__YOUR ASSIGNMENT__: Could you reproduce every one of the records below word for word, leaving out the pictures?

+ + + + + + +

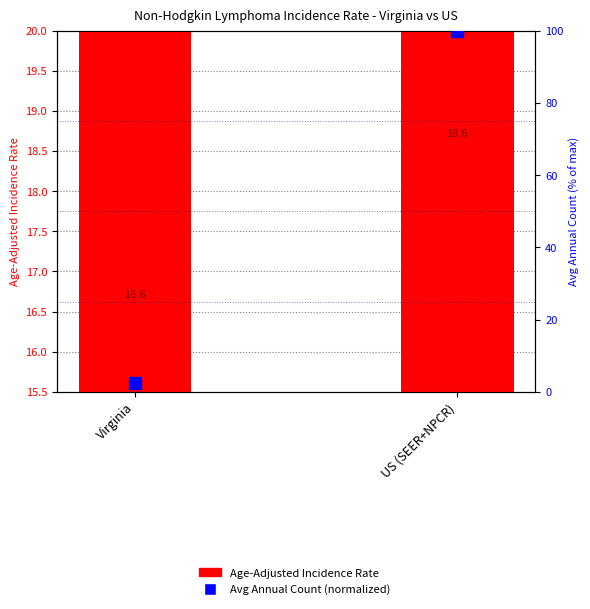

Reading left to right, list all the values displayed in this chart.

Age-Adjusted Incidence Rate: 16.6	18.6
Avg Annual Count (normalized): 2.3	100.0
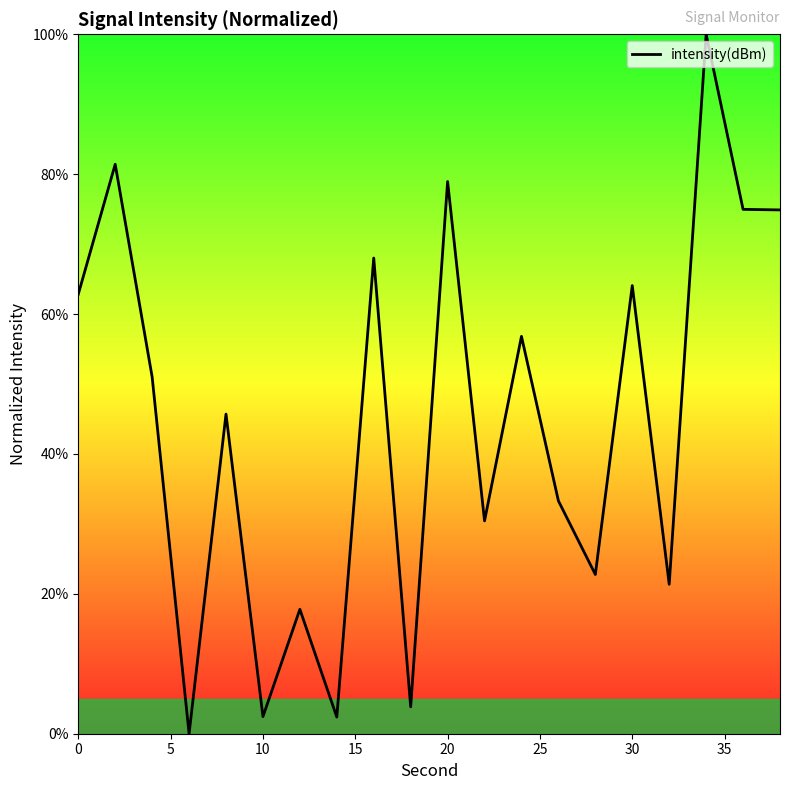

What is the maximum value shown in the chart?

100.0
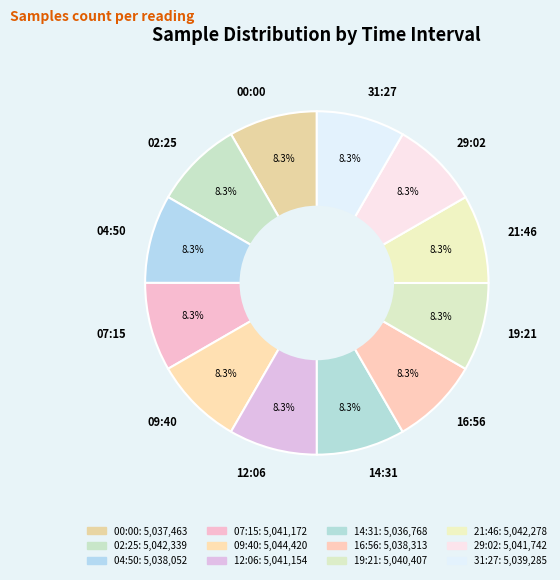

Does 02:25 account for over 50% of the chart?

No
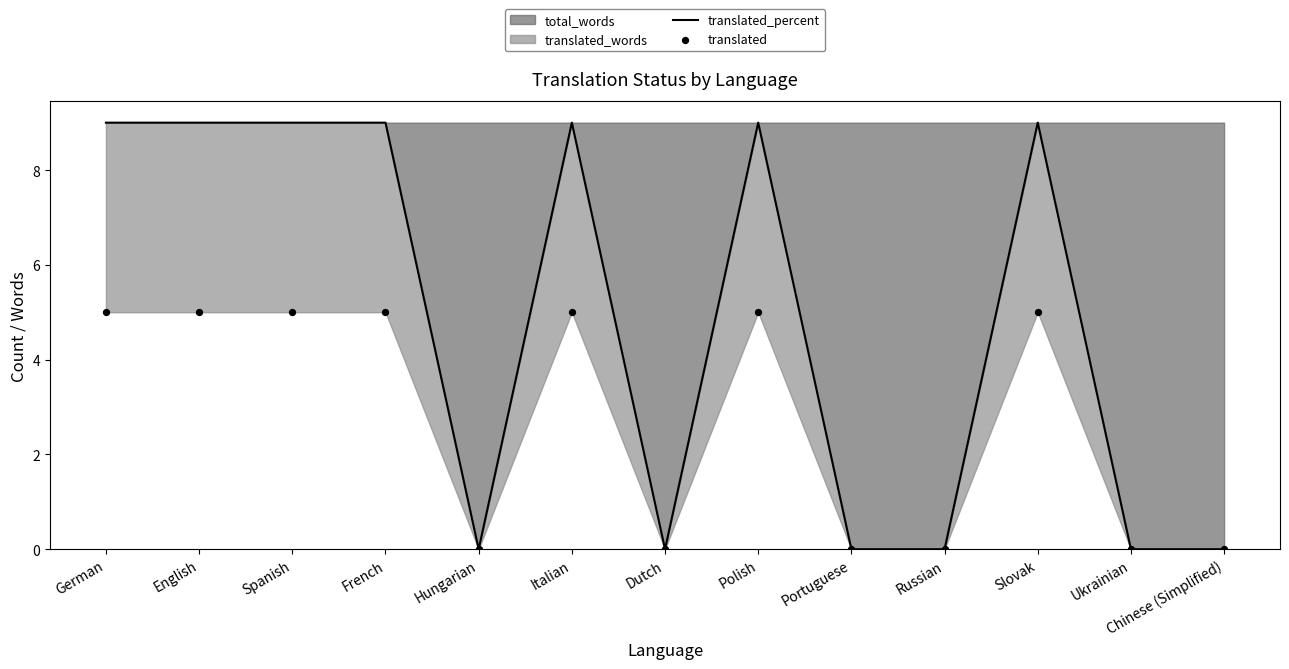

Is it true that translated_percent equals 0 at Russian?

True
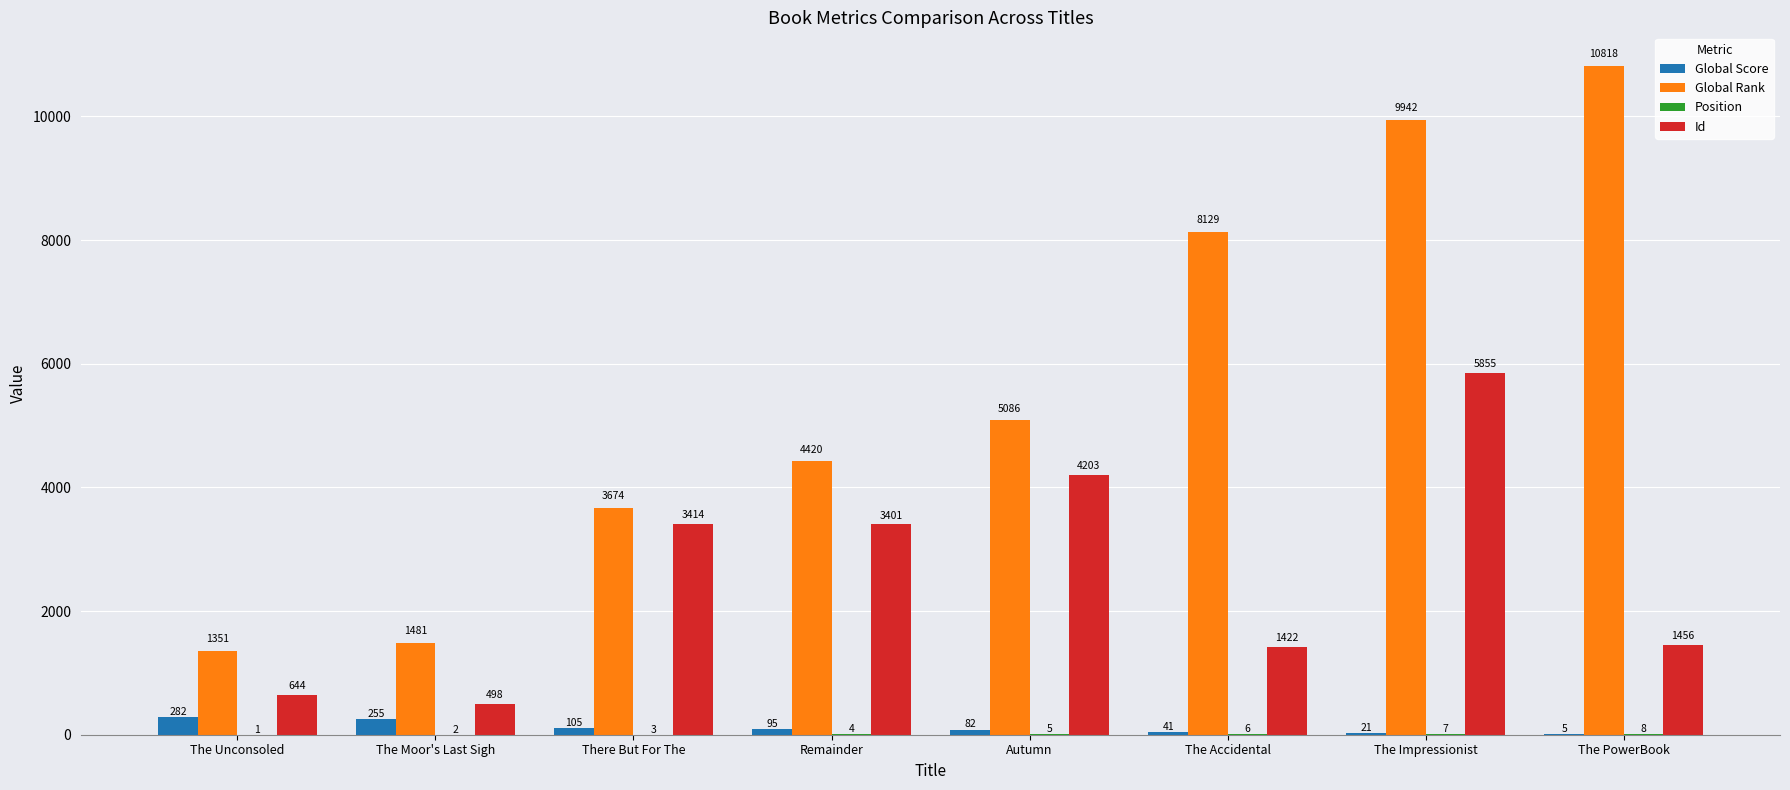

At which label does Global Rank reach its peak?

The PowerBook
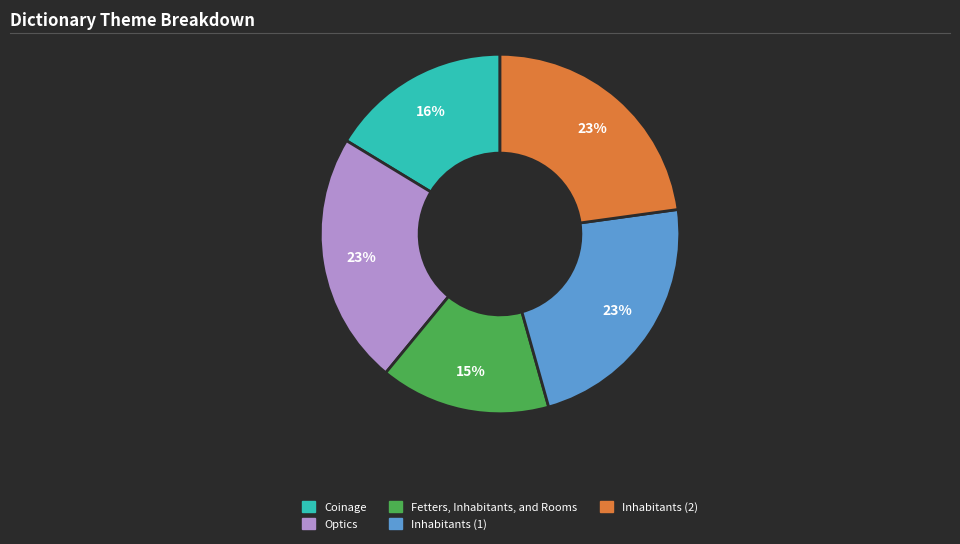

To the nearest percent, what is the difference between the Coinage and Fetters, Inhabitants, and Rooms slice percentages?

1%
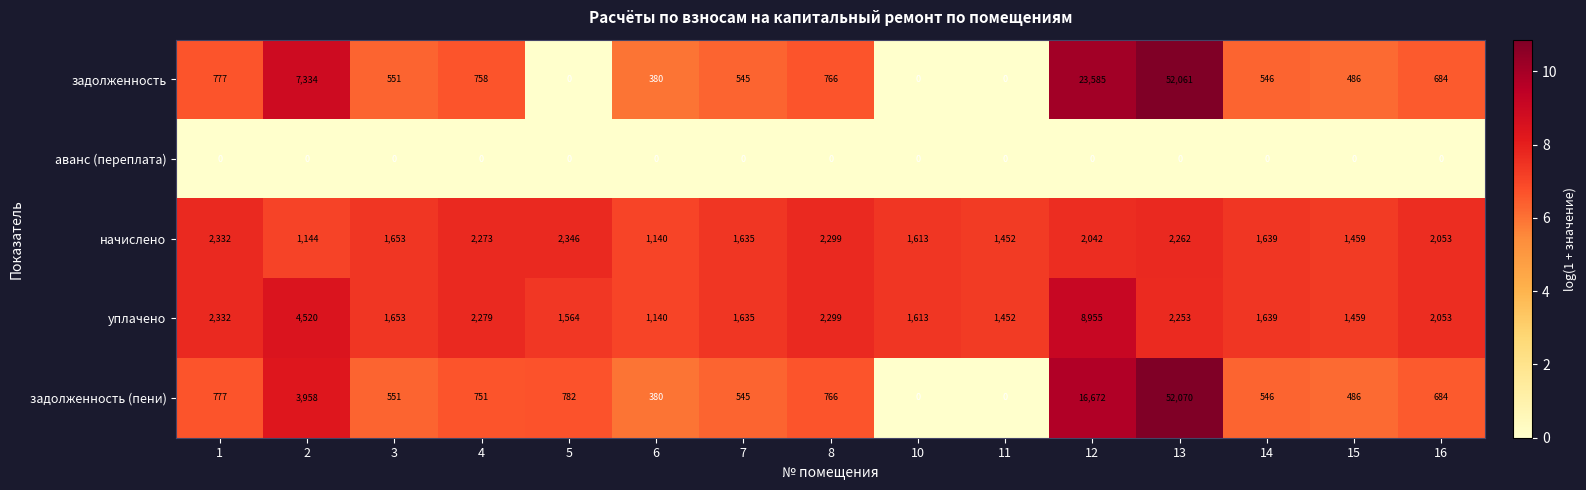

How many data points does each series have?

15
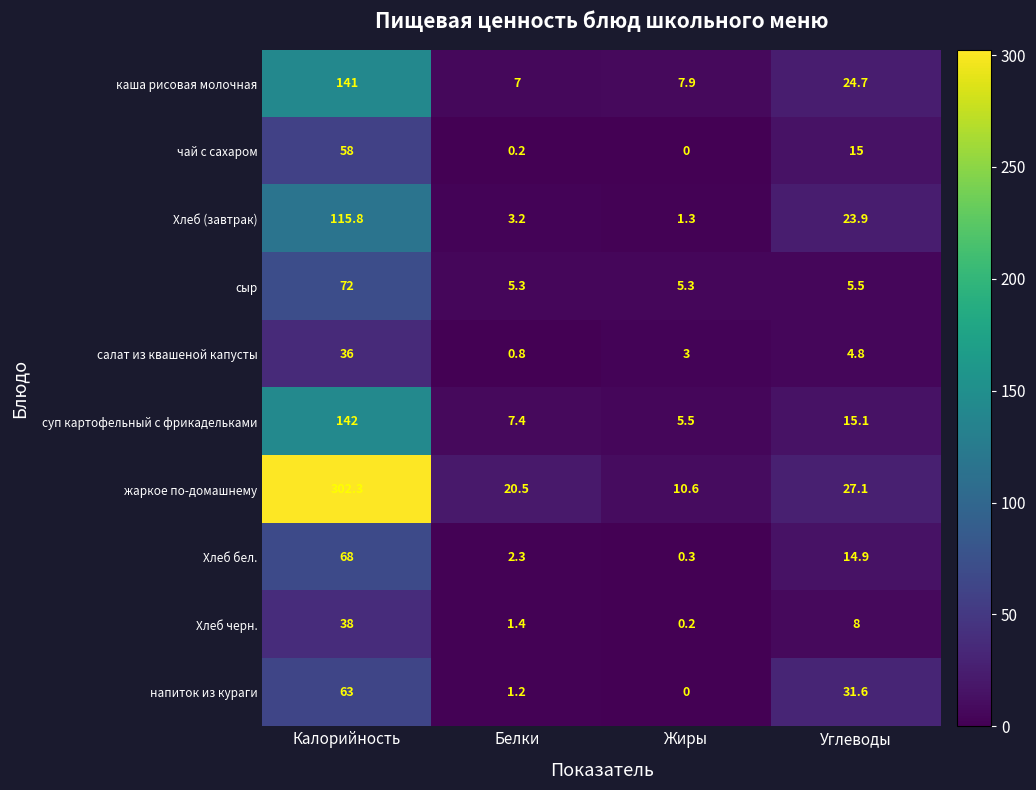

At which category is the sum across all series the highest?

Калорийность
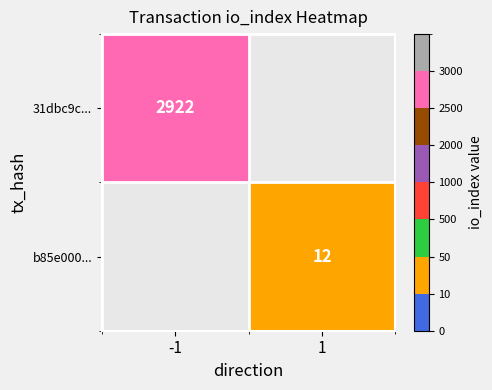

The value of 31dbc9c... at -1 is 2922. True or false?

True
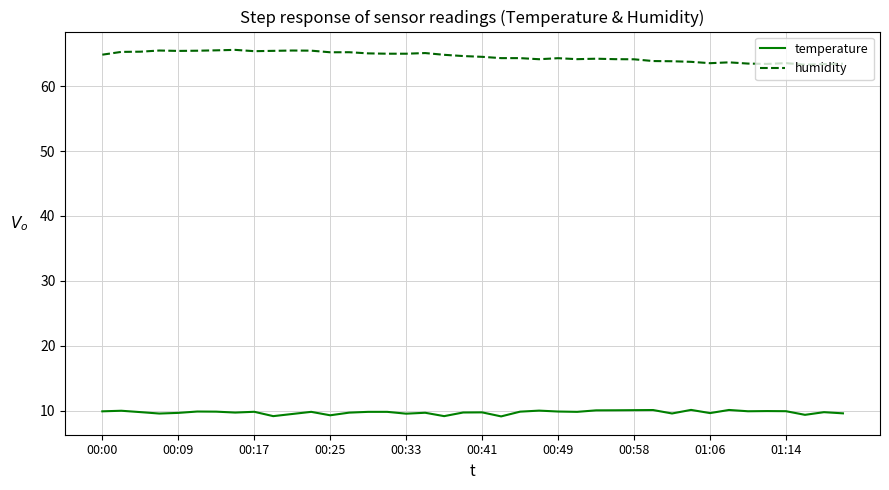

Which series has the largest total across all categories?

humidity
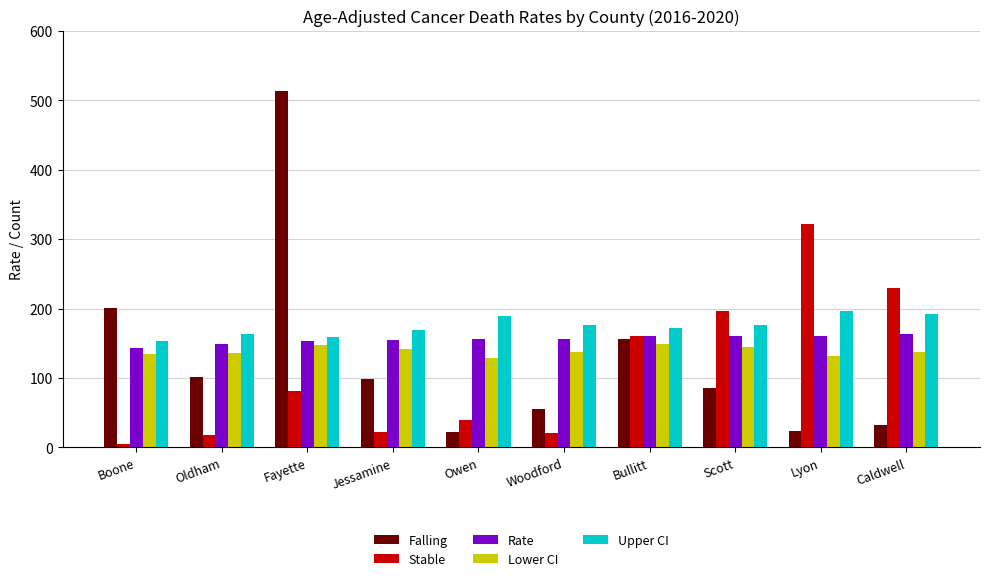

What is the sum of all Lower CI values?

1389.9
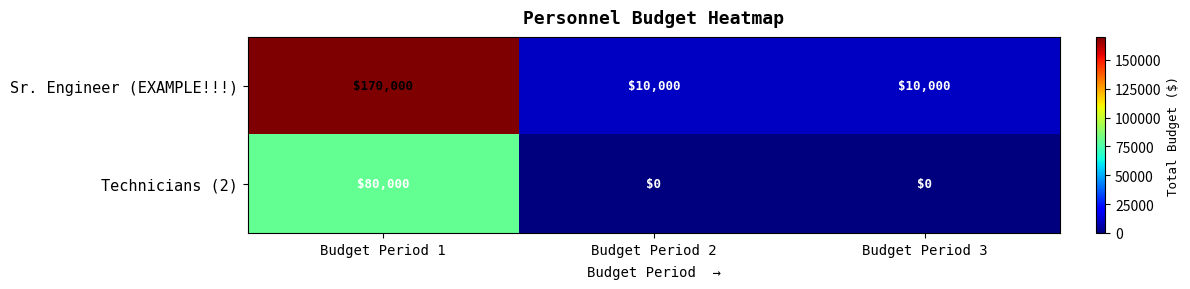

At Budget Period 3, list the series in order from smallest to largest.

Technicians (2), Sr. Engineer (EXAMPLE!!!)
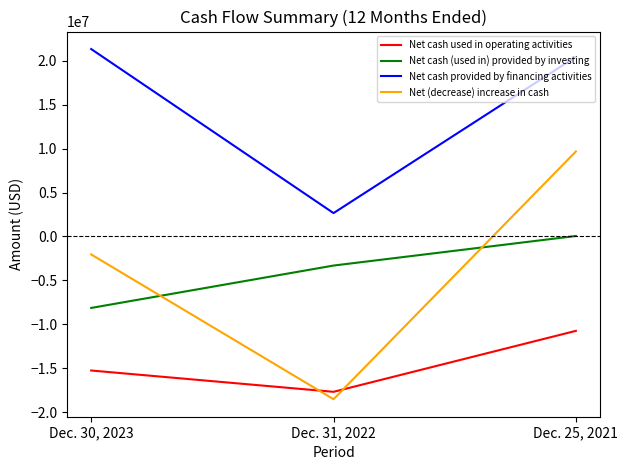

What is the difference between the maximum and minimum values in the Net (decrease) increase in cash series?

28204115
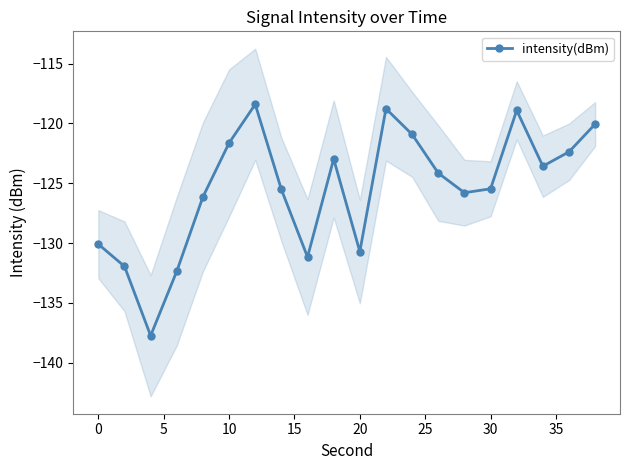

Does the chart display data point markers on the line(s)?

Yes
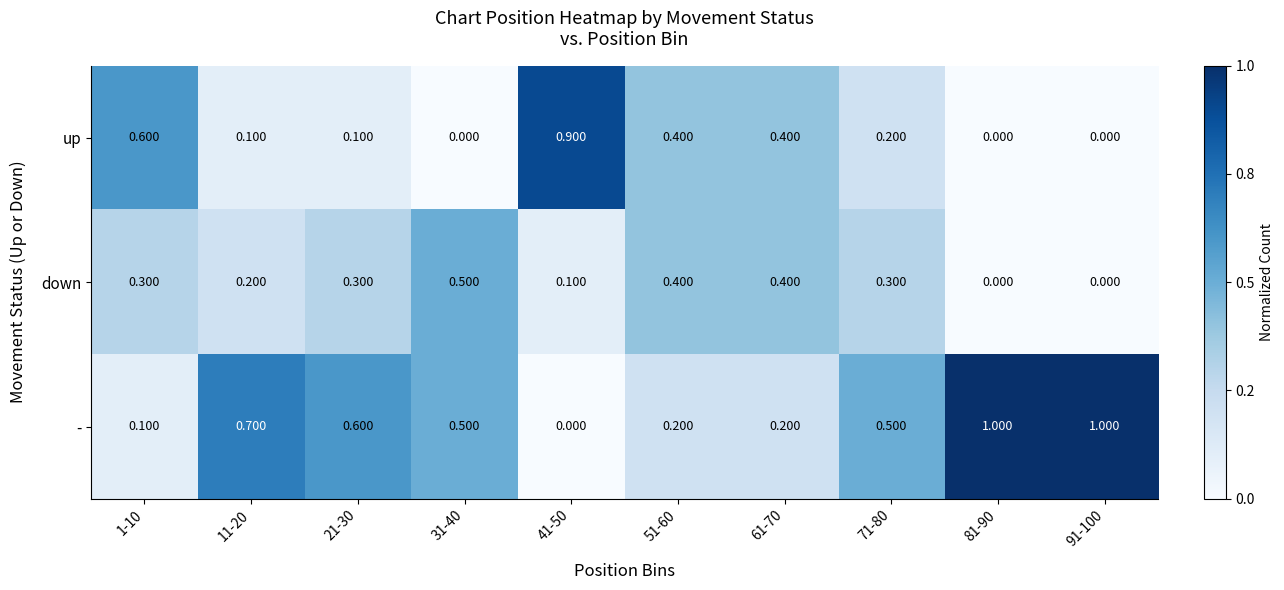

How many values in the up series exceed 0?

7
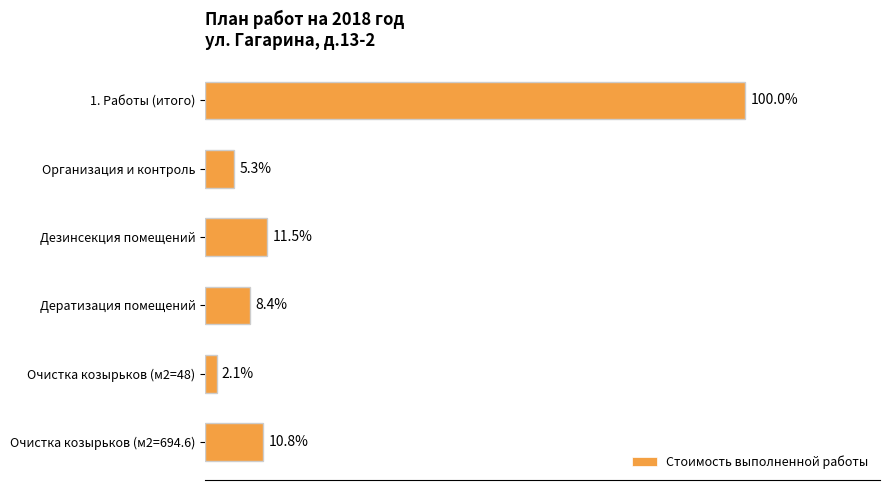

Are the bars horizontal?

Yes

+ + + + + + +

__COMPLETED TASK__:
Reading left to right, list all the values displayed in this chart.

Age-Adjusted Incidence Rate: 16.6	18.6
Avg Annual Count (normalized): 2.3	100.0

What is the maximum value shown in the chart?

100.0

Does 02:25 account for over 50% of the chart?

No

Is it true that translated_percent equals 0 at Russian?

True

At which label does Global Rank reach its peak?

The PowerBook

To the nearest percent, what is the difference between the Coinage and Fetters, Inhabitants, and Rooms slice percentages?

1%

How many data points does each series have?

15

At which category is the sum across all series the highest?

Калорийность

The value of 31dbc9c... at -1 is 2922. True or false?

True

Which series has the largest total across all categories?

humidity

What is the sum of all Lower CI values?

1389.9

At Budget Period 3, list the series in order from smallest to largest.

Technicians (2), Sr. Engineer (EXAMPLE!!!)

What is the difference between the maximum and minimum values in the Net (decrease) increase in cash series?

28204115

Does the chart display data point markers on the line(s)?

Yes

How many values in the up series exceed 0?

7

Are the bars horizontal?

Yes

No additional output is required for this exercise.